After failing to break into the mainstream of computing, the Tablet PC might have been written-off by many, but it still has at least one strong supporter. Bill Gates, chairman and chief software architect of Microsoft Corp., said Monday he still believes in the form-factor and repeated a prediction that, with better hardware and software, it could still dominate over traditional laptop PCs.
Gates showed prototype Tablet PCs at the Comdex show in Las Vegas in 2001 — a year ahead of their 2002 launch — and at the show said in a company news release, “It’s a PC that is virtually without limits and within five years I predict it will be the most popular form of PC sold in America.”
It’s now a little over three and a half years into the time period he set and to-date Tablet PC has managed to do only marginally better than the now defunct trade show. A handful of vendors market Tablet PCs, but specialist markets like health care account for a large percentage of sales. Other users and those in business have yet to take to the form-factor in a big way.
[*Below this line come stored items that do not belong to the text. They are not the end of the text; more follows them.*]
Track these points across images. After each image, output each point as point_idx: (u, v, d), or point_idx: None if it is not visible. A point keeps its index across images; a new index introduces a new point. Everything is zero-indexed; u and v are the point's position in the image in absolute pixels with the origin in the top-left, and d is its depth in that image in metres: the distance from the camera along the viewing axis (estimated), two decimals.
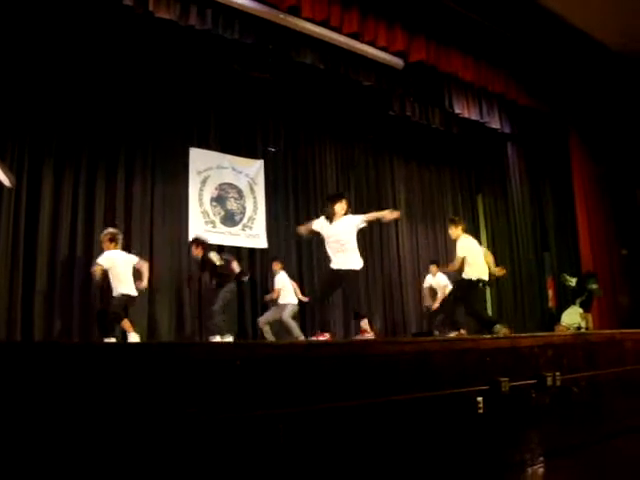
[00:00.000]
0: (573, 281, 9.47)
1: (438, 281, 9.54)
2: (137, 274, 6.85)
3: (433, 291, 9.64)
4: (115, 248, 6.68)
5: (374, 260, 10.40)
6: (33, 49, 7.09)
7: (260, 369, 3.16)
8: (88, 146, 7.68)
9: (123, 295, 6.62)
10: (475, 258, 6.83)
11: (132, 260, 6.82)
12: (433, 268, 9.71)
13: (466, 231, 7.10)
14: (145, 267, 6.95)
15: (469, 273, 6.78)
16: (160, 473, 2.69)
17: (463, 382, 4.18)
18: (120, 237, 6.80)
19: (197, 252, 7.48)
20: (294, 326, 8.08)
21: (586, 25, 9.07)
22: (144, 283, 6.89)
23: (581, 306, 9.15)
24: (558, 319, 9.54)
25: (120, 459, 2.59)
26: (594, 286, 9.21)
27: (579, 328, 8.82)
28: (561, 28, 8.98)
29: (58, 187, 7.39)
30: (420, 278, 10.96)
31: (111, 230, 6.85)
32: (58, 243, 7.29)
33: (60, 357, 2.64)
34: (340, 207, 5.91)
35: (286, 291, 8.28)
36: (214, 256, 7.37)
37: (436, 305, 9.31)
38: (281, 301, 8.26)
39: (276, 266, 8.46)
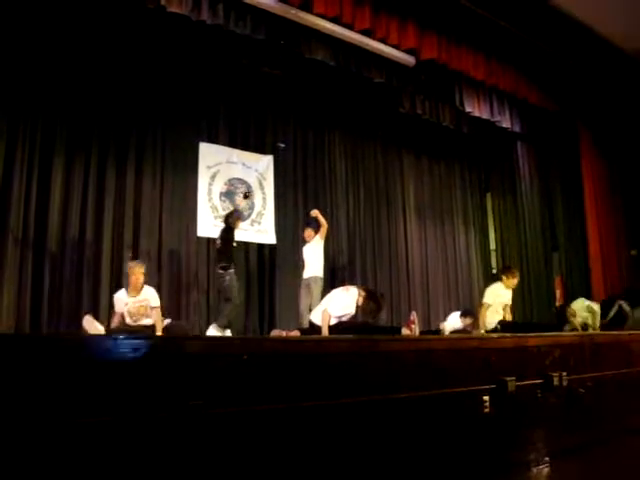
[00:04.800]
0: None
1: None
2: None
3: None
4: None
5: (382, 256, 10.41)
6: (47, 42, 7.14)
7: (267, 364, 3.17)
8: (98, 139, 7.71)
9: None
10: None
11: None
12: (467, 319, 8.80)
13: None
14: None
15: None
16: (165, 464, 2.71)
17: (469, 381, 4.17)
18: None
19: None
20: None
21: (596, 24, 9.04)
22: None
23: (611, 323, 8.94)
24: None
25: (126, 448, 2.61)
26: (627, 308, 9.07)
27: (585, 327, 8.70)
28: (572, 27, 8.94)
29: (68, 182, 7.42)
30: (428, 274, 10.99)
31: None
32: (67, 236, 7.32)
33: (66, 349, 2.66)
34: None
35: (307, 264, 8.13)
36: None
37: None
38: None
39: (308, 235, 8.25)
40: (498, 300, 7.10)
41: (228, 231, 7.42)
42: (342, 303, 5.87)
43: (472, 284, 11.48)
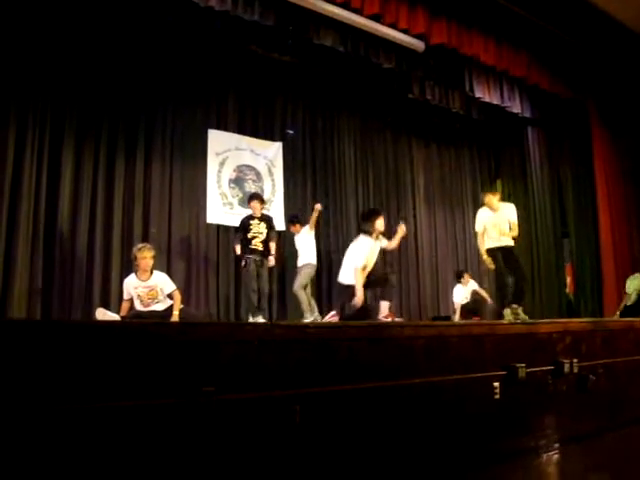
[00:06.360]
0: None
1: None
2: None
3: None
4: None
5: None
6: (56, 30, 7.14)
7: (277, 349, 3.17)
8: (107, 127, 7.72)
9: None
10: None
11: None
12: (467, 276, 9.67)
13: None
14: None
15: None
16: (177, 450, 2.73)
17: (480, 367, 4.17)
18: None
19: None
20: (303, 299, 7.88)
21: (609, 6, 8.90)
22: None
23: None
24: (577, 306, 9.45)
25: (137, 433, 2.62)
26: None
27: None
28: (584, 10, 8.81)
29: (77, 168, 7.44)
30: (437, 261, 10.96)
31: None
32: (77, 224, 7.35)
33: (79, 336, 2.67)
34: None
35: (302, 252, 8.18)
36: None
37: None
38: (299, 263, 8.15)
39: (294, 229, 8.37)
40: (488, 225, 6.83)
41: (247, 217, 7.40)
42: (359, 252, 6.24)
43: (482, 271, 11.43)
Approximately 640,000 Tablet PCs were shipped in 2004 and this year shipments are expected to hit 1.2 million units, which corresponds to about 2 percent of the global portable PC market, according to a February report from IDC. “IDC continues to believe that tablet PC technology will become an integral part of future portable PC designs, but adoption of the technology will be slower than originally anticipated,” the report said.
“We need to keep investing, both in the hardware and software side, before it moves into the mainstream,” said Gates at a Tokyo news conference on Monday. “It’s not yet in the mainstream. I totally believe in the tablet.”
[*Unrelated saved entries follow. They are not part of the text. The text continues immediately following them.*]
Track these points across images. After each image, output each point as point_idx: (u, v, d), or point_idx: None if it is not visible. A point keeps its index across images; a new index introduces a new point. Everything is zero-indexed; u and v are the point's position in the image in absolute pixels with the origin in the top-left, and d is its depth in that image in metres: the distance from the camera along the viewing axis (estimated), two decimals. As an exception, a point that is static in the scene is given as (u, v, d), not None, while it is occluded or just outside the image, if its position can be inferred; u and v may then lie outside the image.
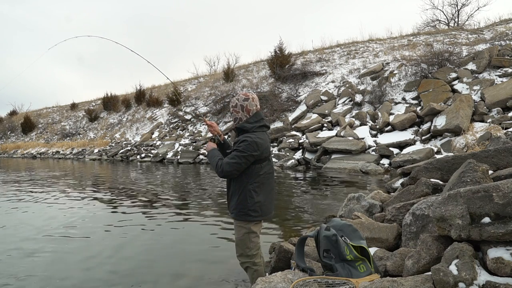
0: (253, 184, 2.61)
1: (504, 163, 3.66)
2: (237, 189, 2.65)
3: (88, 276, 3.63)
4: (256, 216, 2.64)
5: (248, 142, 2.53)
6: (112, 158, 20.35)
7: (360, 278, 2.23)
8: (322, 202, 6.72)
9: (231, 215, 2.74)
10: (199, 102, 22.34)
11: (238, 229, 2.70)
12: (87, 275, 3.66)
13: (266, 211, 2.71)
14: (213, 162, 2.64)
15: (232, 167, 2.53)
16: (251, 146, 2.53)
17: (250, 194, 2.61)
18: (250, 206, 2.61)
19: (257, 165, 2.61)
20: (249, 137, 2.55)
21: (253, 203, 2.61)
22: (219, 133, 2.90)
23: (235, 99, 2.72)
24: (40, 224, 5.75)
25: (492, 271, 1.79)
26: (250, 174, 2.61)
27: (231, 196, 2.71)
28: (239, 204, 2.63)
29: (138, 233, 5.12)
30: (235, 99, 2.72)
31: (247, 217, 2.63)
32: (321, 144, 12.14)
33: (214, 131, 2.89)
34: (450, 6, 27.91)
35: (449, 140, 9.95)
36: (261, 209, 2.66)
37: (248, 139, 2.54)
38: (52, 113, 36.14)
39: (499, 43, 14.28)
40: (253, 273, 2.70)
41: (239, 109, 2.68)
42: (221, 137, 2.90)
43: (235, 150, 2.57)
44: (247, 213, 2.63)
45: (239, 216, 2.65)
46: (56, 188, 9.79)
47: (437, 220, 2.07)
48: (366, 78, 15.84)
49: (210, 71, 33.08)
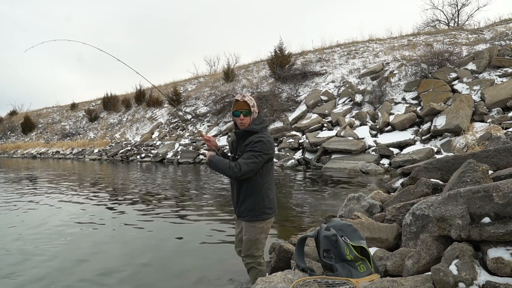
0: (267, 183, 2.66)
1: (504, 163, 3.66)
2: (253, 190, 2.62)
3: (81, 277, 3.59)
4: (271, 213, 2.70)
5: (264, 141, 2.54)
6: (112, 158, 20.34)
7: (360, 278, 2.23)
8: (322, 202, 6.72)
9: (244, 218, 2.67)
10: (199, 102, 22.34)
11: (252, 229, 2.67)
12: (80, 276, 3.61)
13: (276, 207, 2.77)
14: (224, 165, 2.54)
15: (249, 167, 2.51)
16: (267, 146, 2.55)
17: (266, 193, 2.64)
18: (266, 205, 2.65)
19: (269, 164, 2.65)
20: (263, 137, 2.56)
21: (268, 201, 2.66)
22: (217, 147, 2.80)
23: (250, 97, 2.66)
24: (38, 223, 5.75)
25: (492, 271, 1.79)
26: (264, 173, 2.63)
27: (243, 198, 2.66)
28: (256, 204, 2.62)
29: (137, 233, 5.11)
30: (250, 98, 2.66)
31: (264, 215, 2.65)
32: (321, 144, 12.15)
33: (212, 145, 2.79)
34: (450, 6, 27.99)
35: (449, 140, 9.96)
36: (274, 206, 2.73)
37: (262, 139, 2.55)
38: (52, 113, 36.15)
39: (499, 43, 14.28)
40: (257, 273, 2.69)
41: (256, 109, 2.67)
42: (219, 151, 2.81)
43: (250, 151, 2.54)
44: (264, 212, 2.65)
45: (256, 216, 2.64)
46: (55, 188, 9.79)
47: (437, 220, 2.07)
48: (366, 78, 15.84)
49: (210, 71, 33.09)
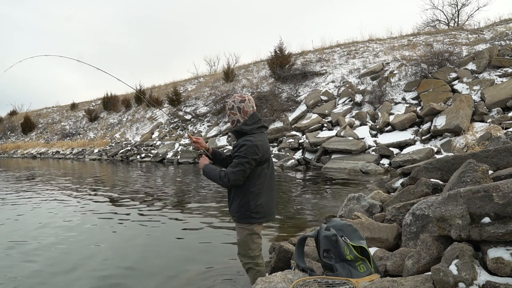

Gates praised Toshiba, with which the news conference was held. The two companies said they were broadening their relationship to include work on interactive video disc technology and future computing platforms based on the upcoming Windows Longhorn release, including Tablet PC.
“I think we see very good gains in the sale of tablet, particularly in the health-care area and the insurance area. What we need to do is get the form factor to the point where every student and every business person who goes to lots of meetings feels like the need that extra capability,” Gates said.
“There will be a substantial improvement in the tablet software as part of the Longhorn release and that’s just one of many areas we are working on with Toshiba and so I will again, without an exact date, predict that most portable machines will be tablets in the future and I would hope that over the next 3 to 5 years the software and hardware refinements will make that a reality.”
On the importance of Longhorn, IDC agrees. It said it believes the software will help make 2007 be a key year for the form-factor and lead to shipments of around 4.9 million units followed by 9.7 million units in 2008, which is expected to represent around 11 percent of portable PC shipments, according to the company’s prediction.